The AI agent has access to a small set of tools and will narrate what it's doing as it works:

  • Search the data sources, fact tables, and metrics available to you.
  • Inspect data shape — list available columns and column types on a table.
  • Inspect values — sample top values for a column.
  • Run an exploration — produce a chart inline in the conversation. You can click into any chart to open it in the Explorer for further editing.
  • Get a snapshot — pull recent values when reasoning about your data.

Conversations and history

Conversations are persisted, so you can come back later and pick up where you left off. The sidebar lists previous conversations and lets you start a new chat at any time. While the agent is generating a response, you can cancel mid-stream.
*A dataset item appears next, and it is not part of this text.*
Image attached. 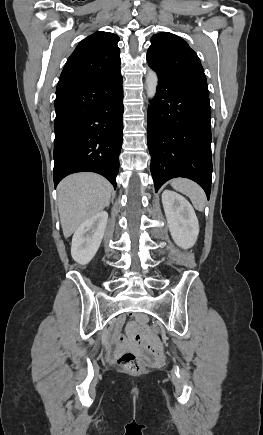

You can also choose which model to use from the dropdown — GrowthBook defaults to the model configured in Settings → General → AI.

Requirements

AI Chat requires both:

  • AI features enabled for your organization (configured under Settings → General → AI).
  • The AI Suggestions commercial feature on your plan.

If either is missing, the AI Chat input is disabled with an inline explanation.

Custom SQL Reports

For analysis that doesn't fit the structured explorers, use Custom SQL Reports at /sql-explorer. The page lists all saved queries in your organization, scoped to the current project.

Writing a query

Clicking New SQL Report opens the SQL Explorer modal. You get:

  • A schema browser showing databases, schemas, tables, and columns for the selected data source.
  • A SQL editor with auto-complete on table and column names, and a "Format SQL" button (when supported by the dialect).
  • A results panel that shows the first 1,000 rows along with the rendered SQL and query duration. Results can be downloaded as CSV.
  • Optional AI assistance for generating or modifying SQL (requires the AI Suggestions commercial feature).
note

SQL Explorer enforces read-only SELECT queries. The query is rejected client-side if it doesn't start with SELECT or WITH (after stripping comments and string literals). Results are capped at 1,000 rows.

Visualizations

Once a query has run successfully, switch to a visualization tab to render the results as a chart. Saved queries can have any number of visualizations attached. Available chart types are:

  • Bar
  • Line (with an option to anchor the y-axis to zero)
  • Area
  • Scatter
  • Big Value — a single number with formatting options (shortNumber, longNumber, currency, percentage, accounting).
  • Pivot Table

Each visualization configures its own X axis (or X axes for pivot tables), Y axis, optional dimensions, and chart-specific filters.

Saving and reusing

Saving a query requires the Save SQL Explorer Queries commercial feature, available on Pro and Enterprise plans. Saved queries can be:

  • Re-opened from the Custom SQL Reports list.
  • Linked to dashboards via the Custom SQL Query block type. A single saved query can power multiple dashboards.

Permissions

The actions available in the Explorer depend on your role and project assignments:

ActionRequired permission
Use the Metric explorerRun Metric Queries
Use the Fact Table explorerRun Fact Queries
Use the Data Source explorerRun Fact Queries + Run Schema Queries
Use Custom SQLRun Fact Queries
Save SQL Explorer queriesCreate SQL Explorer Queries (Pro or Enterprise plan)
Save explorations to dashboardsCreate / Update General Dashboards (Pro or Enterprise plan)

See User Permissions for a full breakdown of what each role can do.